Recently she's tried to make it up, politically, by drafting Very Strict derivatives language in the Senate financial reform bill — specifically, a rule requiring banks to spin off their derivatives desks into separate affiliates trading on their own capital base, away from depositors' money.

This language is shockingly still in the Senate bill that recently passed! But legislators still will have to vote on a final combined House-Senate package soon enough, and the Congressional leadership and the White House and even other figures that have earned liberals' trust, like FDIC chair Sheila Bair and stern old smart person Paul Volcker, think it's too much. (PSST: Banks don't like this either! Because it is a regulation of any form and will take them a whole 3.5 nanoseconds to figure out how to circumvent it, completely.)
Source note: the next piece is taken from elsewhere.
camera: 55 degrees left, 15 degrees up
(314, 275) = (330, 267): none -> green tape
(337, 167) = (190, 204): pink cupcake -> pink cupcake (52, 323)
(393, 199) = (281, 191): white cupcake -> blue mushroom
The running belief now is that Lincoln's language will certainly be eliminated if she loses her primary, but does anyone really think it will stay in much longer even if she wins? The powerful people who run America really want this killed. They appeased Lincoln's political desire — and have no doubt, this was a political move, for Blanche Lincoln to write insanely strong derivatives language out of nowhere — to throw a bone at the left long enough. If she wins, they'll kill it, and Lincoln will pretend to throw her arms in the air and declare herself a progressive martyr whose anti-establishment voice will be necessary to counter the corporatist Senate monsters for the next six years, so can you please contribute $30 to the Blanche Lincoln 2010 Victory Fund?, and so on.

Odds are that no matter whether it's Lincoln or Halter who emerges as the Democratic candidate tonight, the Republicans are much more likely to pick up this seat, because, again, Arkansas, anti-Democrat year, angry people hating everything showing up to vote in the angriest possible way, etc. At least Halter would bring with him a more energetic Democratic base, replete with strong union and progressive activist backing.

Blanche Lincoln would have, what, a piece of paper with politically-motivated strong financial reform language that never made its way into the United States Code, to wave around in front of people, muttering "Eh? Eh?" That would be pretty funny, but still.